We fall into a comfortable silence as I make my tea and toast and he sips his coffee. I can feel his eyes on me as I move around the kitchen, and it makes me hyperaware of every single movement I make. It makes goosebumps dance across my skin. It makes my stomach dip and swirl.

I mean, of course he’s looking at me. I’m only a few feet away from him, in his kitchen. I’m only reacting this way because of my crush on Wolf—a crush that’s only growing stronger by the minute.

We sit down together at the small bistro table to eat. It’s in a corner, ensconced by two massive windows that join at the seam, and I feel like a bird in a nest, perched above the city, surveying it all. His knees are almost touching mine underneath the table, so close that I can feel the heat of his legs. When he shifts, I can smell the warm, woodsy scent of him, and I have the sudden, insane urge to rub myself all over him like a cat.

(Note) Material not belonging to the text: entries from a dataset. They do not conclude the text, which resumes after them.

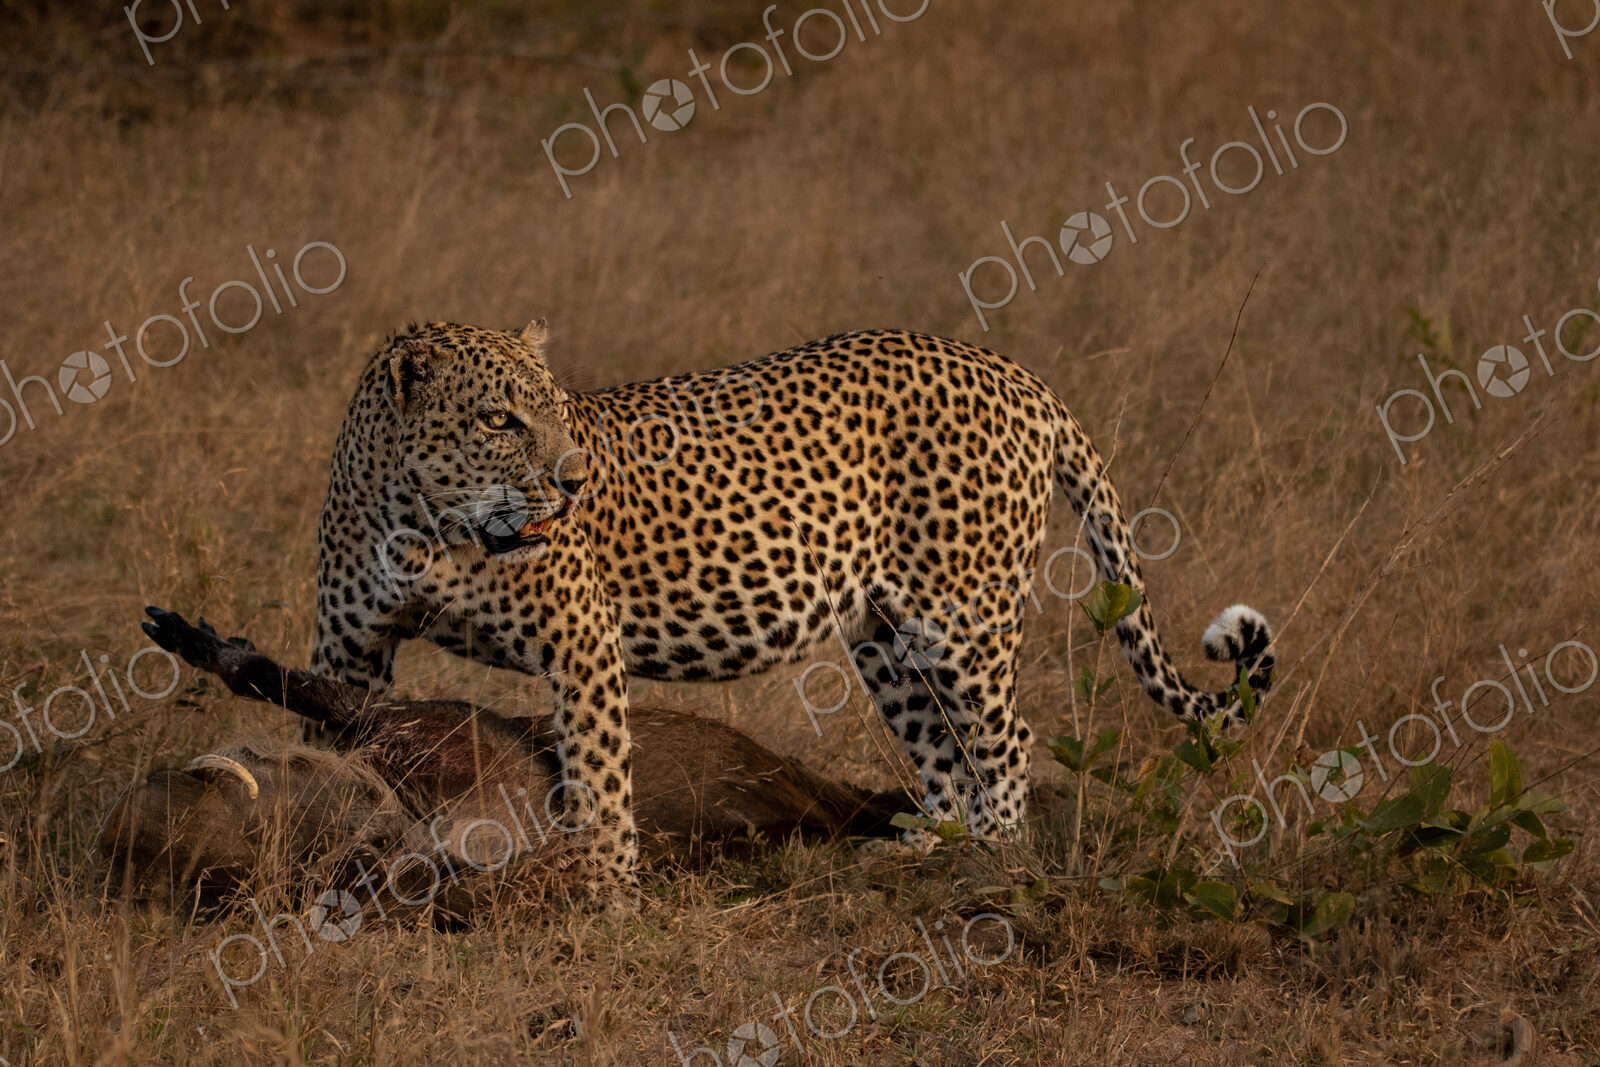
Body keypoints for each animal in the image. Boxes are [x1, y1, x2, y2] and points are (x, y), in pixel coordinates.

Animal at [309, 320, 1276, 888]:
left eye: (553, 410)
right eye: (499, 419)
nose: (575, 480)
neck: (425, 525)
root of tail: (1012, 371)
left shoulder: (580, 644)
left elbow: (600, 778)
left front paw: (607, 893)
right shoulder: (345, 651)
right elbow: (325, 746)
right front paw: (307, 854)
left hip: (961, 614)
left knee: (1007, 737)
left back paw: (994, 859)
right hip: (888, 634)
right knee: (944, 744)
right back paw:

I take a deep breath, trying to steady myself. I’m a ball of nerves today, and I’m not thinking straight. I’m anxious andhomesick and projecting all of that onto my very sexy—and very temporary—roommate.

Who most definitely would not be interested in a girl like me, with no experience and no boobs and nothing to—

“Nervous?” he asks softly, interrupting my swirling thoughts as I pick at my toast.

I nod. “Uh. Yeah. A little. I just…I want to do well. I want to prove that I deserve to be there.”

He takes a sip of his coffee, his eyes never leaving mine. “You’ll be great, Emily. You wouldn’t be here if you weren’t talented. You’ve earned this.”

I small smile creeps across my face as I peer down at my tea. Warmth blooms through my chest at his kind words, at his confidence in me, at the way he says my name in that deep, rumbly voice of his. I smile shyly at him, feeling some of the tension ease from my shoulders.

We finish up our breakfast and then take our dishes into the kitchen.

“You just about ready? I’ll drive you,” he says as he loads the dishwasher.